(Collected data)
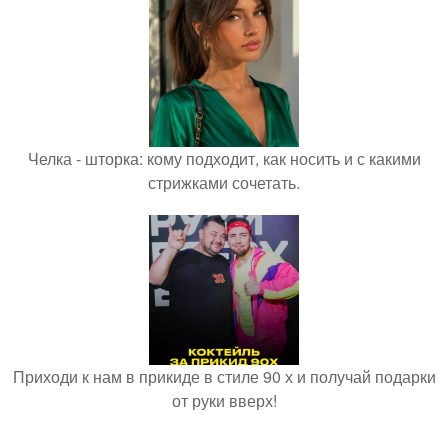
Челка - шторка: кому подходит, как носить и с какими
стрижками сочетать.
Приходи к нам в прикиде в стиле 90 х и получай подарки
от руки вверх!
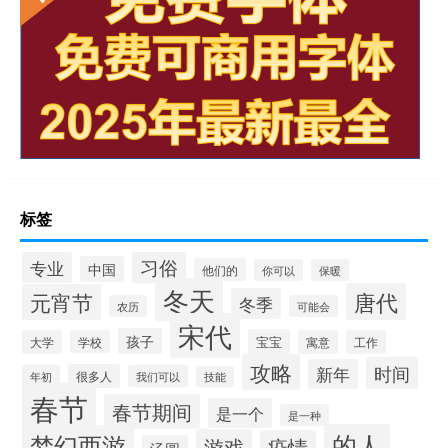
标签
习俗
专业
中国
他们的
你可以
保暖
冬天
唐代
元宵节
冬季
农历
可能会
宋代
孩子
宝宝
大学
学校
寓意
工作
攻略
时间
新年
很多人
年初
我们可以
技能
春节
春节期间
是一个
是一种
的人
梦幻西游
游戏
疫情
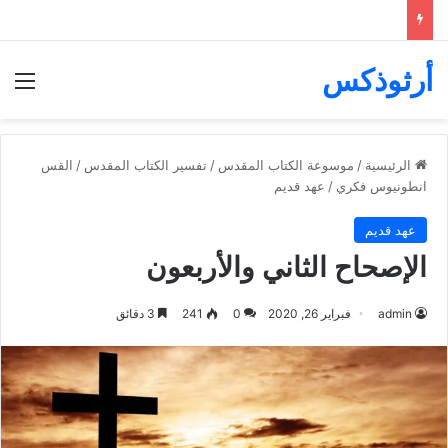
أرثوذكس
الق
الرئيسية
/
موسوعة الكتاب المقدس
/
تفسير الكتاب المقدس
/
القس
انطونيوس فكري
/
عهد قديم
عهد قديم
الإصحاح الثاني والأربعون
admin
فبراير 26, 2020
0
241
3 دقائق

## TASK ITEM
When a line of the records has the word "الكتاب", pick it out and copy it.

## SOLUTION
موسوعة الكتاب المقدس
تفسير الكتاب المقدس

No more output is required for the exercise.